Saved entries
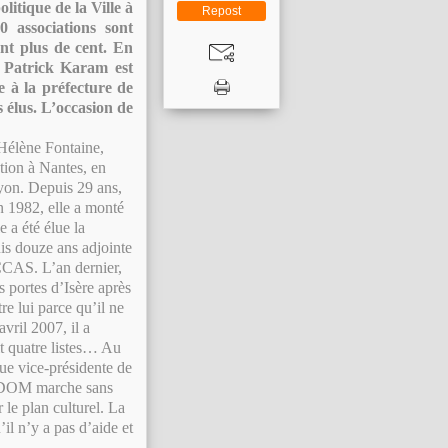
itique de la Ville à
Repost
0 associations sont
ont plus de cent. En
s, Patrick Karam est
e à la préfecture de
s élus. L’occasion de
-Hélène Fontaine,
tion à Nantes, en
Lyon. Depuis 29 ans,
En 1982, elle a monté
 a été élue la
uis douze ans adjointe
 CCAS. L’an dernier,
 portes d’Isère après
e lui parce qu’il ne
avril 2007, il a
ait quatre listes… Au
nue vice-présidente de
PAODOM marche sans
 le plan culturel. La
il n’y a pas d’aide et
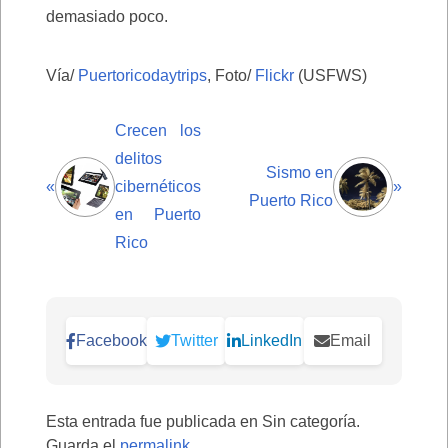
demasiado poco.
Vía/
Puertoricodaytrips
, Foto/
Flickr
(USFWS)
Crecen los
delitos
Sismo en
«
cibernéticos
»
Puerto Rico
en Puerto
Rico
Facebook
Twitter
LinkedIn
Email
Esta entrada fue publicada en Sin categoría.
Guarda el
permalink
.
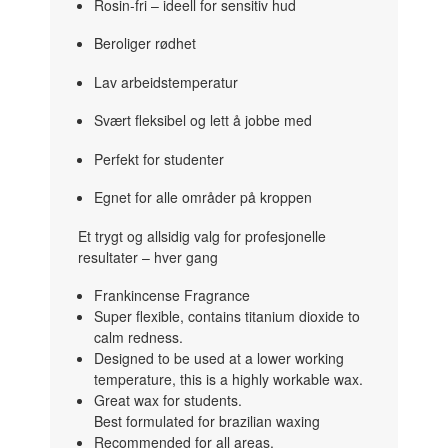
Rosin-fri – ideell for sensitiv hud
Beroliger rødhet
Lav arbeidstemperatur
Svært fleksibel og lett å jobbe med
Perfekt for studenter
Egnet for alle områder på kroppen
Et trygt og allsidig valg for profesjonelle
resultater – hver gang
Frankincense Fragrance
Super flexible, contains titanium dioxide to
calm redness.
Designed to be used at a lower working
temperature, this is a highly workable wax.
Great wax for students.
Best formulated for brazilian waxing
Recommended for all areas.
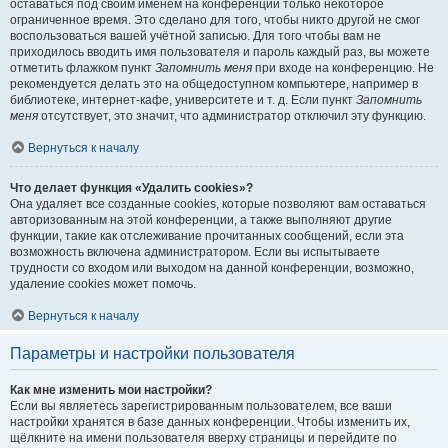
оставаться под своим именем на конференции только некоторое
ограниченное время. Это сделано для того, чтобы никто другой не смог
воспользоваться вашей учётной записью. Для того чтобы вам не
приходилось вводить имя пользователя и пароль каждый раз, вы можете
отметить флажком пункт
Запомнить меня
при входе на конференцию. Не
рекомендуется делать это на общедоступном компьютере, например в
библиотеке, интернет-кафе, университете и т. д. Если пункт
Запомнить
меня
отсутствует, это значит, что администратор отключил эту функцию.
Вернуться к началу
Что делает функция «Удалить cookies»?
Она удаляет все созданные cookies, которые позволяют вам оставаться
авторизованным на этой конференции, а также выполняют другие
функции, такие как отслеживание прочитанных сообщений, если эта
возможность включена администратором. Если вы испытываете
трудности со входом или выходом на данной конференции, возможно,
удаление cookies может помочь.
Вернуться к началу
Параметры и настройки пользователя
Как мне изменить мои настройки?
Если вы являетесь зарегистрированным пользователем, все ваши
настройки хранятся в базе данных конференции. Чтобы изменить их,
щёлкните на имени пользователя вверху страницы и перейдите по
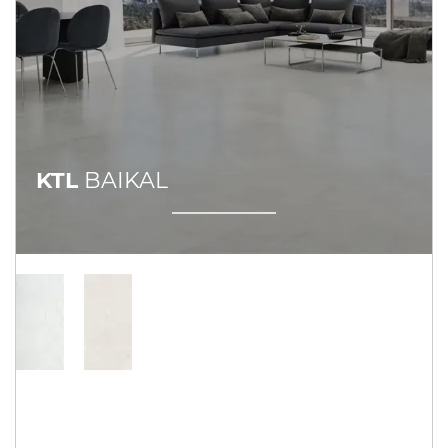
KTL
BAIKAL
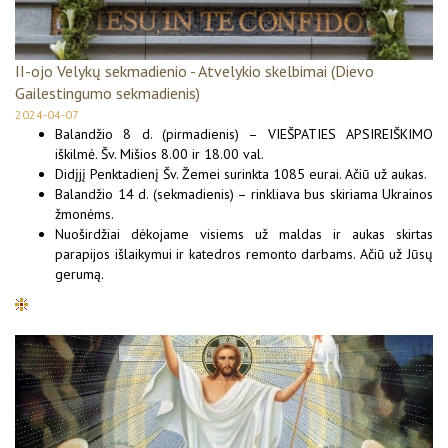
II-ojo Velykų sekmadienio - Atvelykio skelbimai (Dievo
Gailestingumo sekmadienis)
2024-04-07
Balandžio 8 d. (pirmadienis) – VIEŠPATIES APSIREIŠKIMO
iškilmė. Šv. Mišios 8.00 ir 18.00 val.
Didįjį Penktadienį Šv. Žemei surinkta 1085 eurai. Ačiū už aukas.
Balandžio 14 d. (sekmadienis) – rinkliava bus skiriama Ukrainos
žmonėms.
Nuoširdžiai dėkojame visiems už maldas ir aukas skirtas
parapijos išlaikymui ir katedros remonto darbams. Ačiū už Jūsų
gerumą.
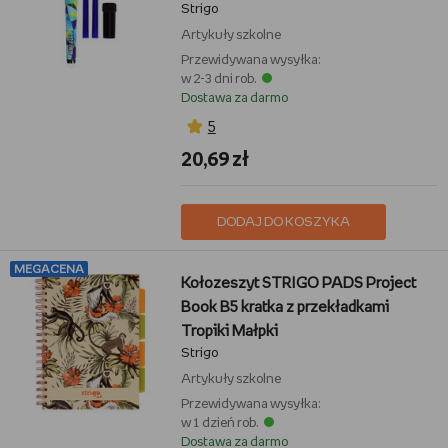
Strigo
Artykuły szkolne
Przewidywana wysyłka:
w 2-3 dni rob.
Dostawa za darmo
5
20,69 zł
DODAJ DO KOSZYKA
MEGACENA
Kołozeszyt STRIGO PADS Project
Book B5 kratka z przekładkami
Tropiki Małpki
Strigo
Artykuły szkolne
Przewidywana wysyłka:
w 1 dzień rob.
Dostawa za darmo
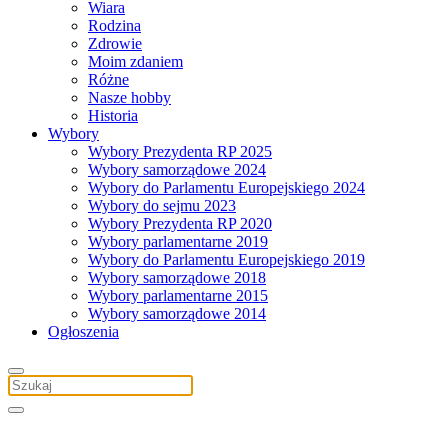
Wiara
Rodzina
Zdrowie
Moim zdaniem
Różne
Nasze hobby
Historia
Wybory
Wybory Prezydenta RP 2025
Wybory samorządowe 2024
Wybory do Parlamentu Europejskiego 2024
Wybory do sejmu 2023
Wybory Prezydenta RP 2020
Wybory parlamentarne 2019
Wybory do Parlamentu Europejskiego 2019
Wybory samorządowe 2018
Wybory parlamentarne 2015
Wybory samorządowe 2014
Ogłoszenia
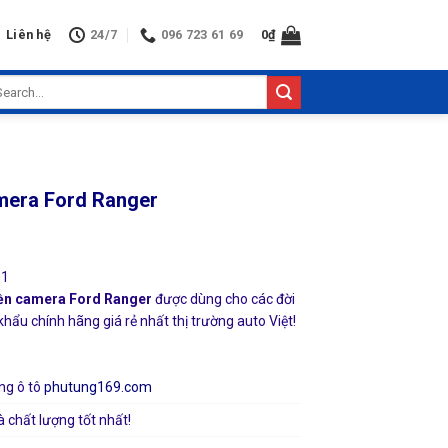
Liên hệ
24/7
096 723 61 69
0
₫
arch
:
amera Ford Ranger
01
iền camera Ford Ranger
được dùng cho các đời
hẩu chính hãng giá rẻ nhất thị trường auto Việt!
ng ô tô
phutung169.com
à chất lượng tốt nhất!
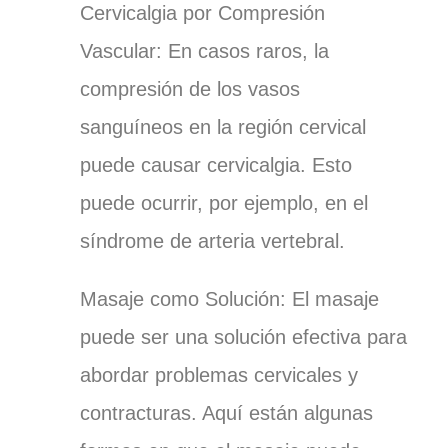
Cervicalgia por Compresión
Vascular:
En casos raros, la
compresión de los vasos
sanguíneos en la región cervical
puede causar cervicalgia. Esto
puede ocurrir, por ejemplo, en el
síndrome de arteria vertebral.
Masaje como Solución:
El masaje
puede ser una solución efectiva para
abordar problemas cervicales y
contracturas. Aquí están algunas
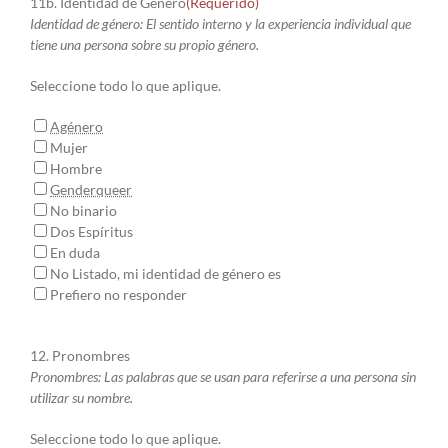
11b. Identidad de Género
(Requerido)
Identidad de género: El sentido interno y la experiencia individual que
tiene una persona sobre su propio género.
Seleccione todo lo que aplique.
Agénero
Mujer
Hombre
Genderqueer
No binario
Dos Espíritus
En duda
No Listado, mi identidad de género es
Prefiero no responder
12. Pronombres
Pronombres: Las palabras que se usan para referirse a una persona sin
utilizar su nombre.
Seleccione todo lo que aplique.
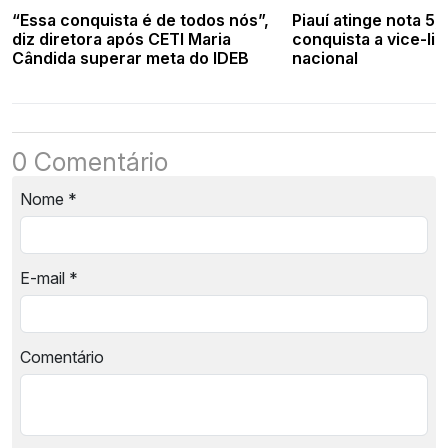
“Essa conquista é de todos nós”,
Piauí atinge nota 5,
diz diretora após CETI Maria
conquista a vice-li
Cândida superar meta do IDEB
nacional
0 Comentário
Nome
*
E-mail
*
Comentário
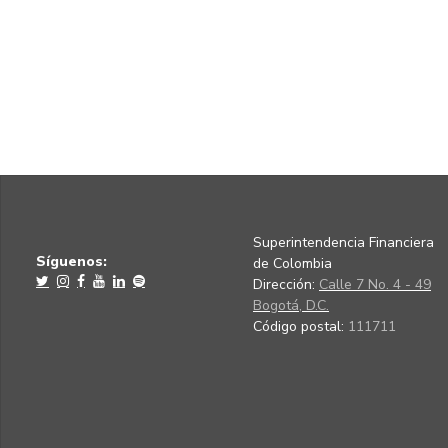
Superintendencia Financiera
Síguenos:
de Colombia
Dirección:
Calle 7 No. 4 - 49
Bogotá, D.C.
Código postal:
111711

AIM OF THE EXERCISE -
Give only the number of lines in the records that contain the string "Balandžio".

WRITTEN ANSWER -
2